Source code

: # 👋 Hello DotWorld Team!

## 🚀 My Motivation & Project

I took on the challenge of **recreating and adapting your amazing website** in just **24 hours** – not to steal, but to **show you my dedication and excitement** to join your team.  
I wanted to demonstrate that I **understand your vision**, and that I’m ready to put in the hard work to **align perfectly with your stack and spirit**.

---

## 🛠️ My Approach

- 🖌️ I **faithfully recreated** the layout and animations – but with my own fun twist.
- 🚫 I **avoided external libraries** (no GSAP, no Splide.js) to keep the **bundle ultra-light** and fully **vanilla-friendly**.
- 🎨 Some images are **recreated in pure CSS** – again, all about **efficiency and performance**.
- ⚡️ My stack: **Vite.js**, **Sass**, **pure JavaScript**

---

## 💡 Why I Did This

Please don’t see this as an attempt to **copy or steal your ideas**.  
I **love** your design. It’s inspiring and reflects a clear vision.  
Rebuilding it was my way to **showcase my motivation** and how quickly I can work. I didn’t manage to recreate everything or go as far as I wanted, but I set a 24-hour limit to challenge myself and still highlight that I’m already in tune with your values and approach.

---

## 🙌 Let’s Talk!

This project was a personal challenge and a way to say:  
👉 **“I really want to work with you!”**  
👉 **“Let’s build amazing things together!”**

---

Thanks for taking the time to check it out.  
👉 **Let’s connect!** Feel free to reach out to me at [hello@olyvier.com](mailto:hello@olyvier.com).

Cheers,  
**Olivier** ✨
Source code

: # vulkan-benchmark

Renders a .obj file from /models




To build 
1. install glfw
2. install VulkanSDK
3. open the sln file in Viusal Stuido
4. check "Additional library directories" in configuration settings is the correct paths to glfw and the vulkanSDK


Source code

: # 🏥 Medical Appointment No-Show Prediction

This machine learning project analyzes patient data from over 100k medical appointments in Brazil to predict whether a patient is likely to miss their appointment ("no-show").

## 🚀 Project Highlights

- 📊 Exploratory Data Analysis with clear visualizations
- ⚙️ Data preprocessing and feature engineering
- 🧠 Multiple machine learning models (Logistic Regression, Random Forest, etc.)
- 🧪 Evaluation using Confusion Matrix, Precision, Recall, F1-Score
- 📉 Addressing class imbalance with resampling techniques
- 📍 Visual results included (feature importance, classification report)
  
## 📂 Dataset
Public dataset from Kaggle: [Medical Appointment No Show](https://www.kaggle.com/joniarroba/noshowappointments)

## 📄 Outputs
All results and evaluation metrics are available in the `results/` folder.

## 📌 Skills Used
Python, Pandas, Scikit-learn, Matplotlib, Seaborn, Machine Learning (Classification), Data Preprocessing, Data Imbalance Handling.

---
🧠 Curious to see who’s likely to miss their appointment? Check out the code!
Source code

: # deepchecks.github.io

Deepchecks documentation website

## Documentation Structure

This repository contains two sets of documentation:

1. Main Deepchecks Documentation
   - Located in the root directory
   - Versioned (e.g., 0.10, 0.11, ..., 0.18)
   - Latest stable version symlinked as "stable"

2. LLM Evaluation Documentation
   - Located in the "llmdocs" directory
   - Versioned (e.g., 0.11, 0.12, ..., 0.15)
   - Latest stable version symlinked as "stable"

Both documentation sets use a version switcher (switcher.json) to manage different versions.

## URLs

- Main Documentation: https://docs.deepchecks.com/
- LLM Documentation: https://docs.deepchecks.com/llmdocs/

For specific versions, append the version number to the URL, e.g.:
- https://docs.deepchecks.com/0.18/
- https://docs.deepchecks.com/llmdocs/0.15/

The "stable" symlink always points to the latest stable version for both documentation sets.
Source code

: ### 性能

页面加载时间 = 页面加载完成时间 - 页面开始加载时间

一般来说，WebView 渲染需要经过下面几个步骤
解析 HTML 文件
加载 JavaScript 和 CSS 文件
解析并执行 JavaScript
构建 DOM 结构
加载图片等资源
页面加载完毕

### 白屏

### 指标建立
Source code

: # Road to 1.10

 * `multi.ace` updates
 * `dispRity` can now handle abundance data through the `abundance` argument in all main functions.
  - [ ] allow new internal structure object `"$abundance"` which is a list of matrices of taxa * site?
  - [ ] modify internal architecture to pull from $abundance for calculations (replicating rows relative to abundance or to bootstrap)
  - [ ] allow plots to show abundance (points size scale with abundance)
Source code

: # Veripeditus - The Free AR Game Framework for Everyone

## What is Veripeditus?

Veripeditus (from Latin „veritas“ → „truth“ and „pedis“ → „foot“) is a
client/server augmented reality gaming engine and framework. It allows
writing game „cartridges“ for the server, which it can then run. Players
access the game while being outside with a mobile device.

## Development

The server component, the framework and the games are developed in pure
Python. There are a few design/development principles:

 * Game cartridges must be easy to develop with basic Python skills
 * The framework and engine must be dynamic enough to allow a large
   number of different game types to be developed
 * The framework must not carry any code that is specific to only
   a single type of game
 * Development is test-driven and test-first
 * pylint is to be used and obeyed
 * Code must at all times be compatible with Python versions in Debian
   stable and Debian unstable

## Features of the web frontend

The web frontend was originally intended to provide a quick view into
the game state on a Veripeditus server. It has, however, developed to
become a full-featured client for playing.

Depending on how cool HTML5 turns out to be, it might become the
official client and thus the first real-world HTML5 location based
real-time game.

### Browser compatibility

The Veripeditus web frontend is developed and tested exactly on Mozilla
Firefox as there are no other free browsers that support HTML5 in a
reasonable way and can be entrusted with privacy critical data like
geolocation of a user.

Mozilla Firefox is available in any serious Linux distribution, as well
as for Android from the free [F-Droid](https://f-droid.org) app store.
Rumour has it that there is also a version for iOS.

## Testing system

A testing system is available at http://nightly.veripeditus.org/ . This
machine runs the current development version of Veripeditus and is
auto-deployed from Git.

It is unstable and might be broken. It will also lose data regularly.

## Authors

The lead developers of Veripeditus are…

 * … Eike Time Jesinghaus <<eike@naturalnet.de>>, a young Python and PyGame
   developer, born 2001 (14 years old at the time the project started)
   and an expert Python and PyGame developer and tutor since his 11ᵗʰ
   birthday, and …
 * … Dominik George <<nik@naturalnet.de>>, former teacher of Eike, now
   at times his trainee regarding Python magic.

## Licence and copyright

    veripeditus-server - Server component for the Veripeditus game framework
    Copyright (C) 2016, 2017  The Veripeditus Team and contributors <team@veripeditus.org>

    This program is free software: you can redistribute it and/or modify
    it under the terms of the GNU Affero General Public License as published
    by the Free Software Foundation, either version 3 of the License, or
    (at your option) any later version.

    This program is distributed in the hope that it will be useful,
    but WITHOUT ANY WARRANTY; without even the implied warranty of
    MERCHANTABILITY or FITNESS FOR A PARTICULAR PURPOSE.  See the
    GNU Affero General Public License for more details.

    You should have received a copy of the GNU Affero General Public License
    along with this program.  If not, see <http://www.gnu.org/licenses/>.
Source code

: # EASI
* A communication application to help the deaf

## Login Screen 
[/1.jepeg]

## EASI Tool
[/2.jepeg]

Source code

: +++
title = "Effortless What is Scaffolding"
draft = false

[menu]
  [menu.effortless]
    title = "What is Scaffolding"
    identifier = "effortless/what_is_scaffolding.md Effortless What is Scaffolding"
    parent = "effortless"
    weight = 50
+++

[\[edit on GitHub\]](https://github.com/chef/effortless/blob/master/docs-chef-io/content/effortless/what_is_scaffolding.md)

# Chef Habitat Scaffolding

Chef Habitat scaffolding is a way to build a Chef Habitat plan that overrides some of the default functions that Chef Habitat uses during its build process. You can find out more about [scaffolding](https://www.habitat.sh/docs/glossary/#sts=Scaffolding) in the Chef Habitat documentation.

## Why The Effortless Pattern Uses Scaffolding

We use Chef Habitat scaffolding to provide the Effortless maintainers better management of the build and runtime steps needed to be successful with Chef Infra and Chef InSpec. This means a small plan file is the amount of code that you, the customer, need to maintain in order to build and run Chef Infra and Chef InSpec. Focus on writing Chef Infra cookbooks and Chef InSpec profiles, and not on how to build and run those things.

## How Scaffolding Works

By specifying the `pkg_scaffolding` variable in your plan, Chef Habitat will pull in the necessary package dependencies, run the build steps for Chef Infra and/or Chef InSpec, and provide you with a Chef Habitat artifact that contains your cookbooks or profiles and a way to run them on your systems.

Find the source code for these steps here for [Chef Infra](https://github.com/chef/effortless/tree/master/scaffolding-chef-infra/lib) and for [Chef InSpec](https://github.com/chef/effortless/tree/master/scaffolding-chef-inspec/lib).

WORK TASK> Copy the lines above exactly. Start with the line containing "(at your option) any later version.", end with the line containing "# Chef Habitat Scaffolding", and include both.

ANSWER FOR THIS EXERCISE>
    (at your option) any later version.

    This program is distributed in the hope that it will be useful,
    but WITHOUT ANY WARRANTY; without even the implied warranty of
    MERCHANTABILITY or FITNESS FOR A PARTICULAR PURPOSE.  See the
    GNU Affero General Public License for more details.

    You should have received a copy of the GNU Affero General Public License
    along with this program.  If not, see <http://www.gnu.org/licenses/>.
Source code

: # EASI
* A communication application to help the deaf

## Login Screen 
[/1.jepeg]

## EASI Tool
[/2.jepeg]

Source code

: +++
title = "Effortless What is Scaffolding"
draft = false

[menu]
  [menu.effortless]
    title = "What is Scaffolding"
    identifier = "effortless/what_is_scaffolding.md Effortless What is Scaffolding"
    parent = "effortless"
    weight = 50
+++

[\[edit on GitHub\]](https://github.com/chef/effortless/blob/master/docs-chef-io/content/effortless/what_is_scaffolding.md)

# Chef Habitat Scaffolding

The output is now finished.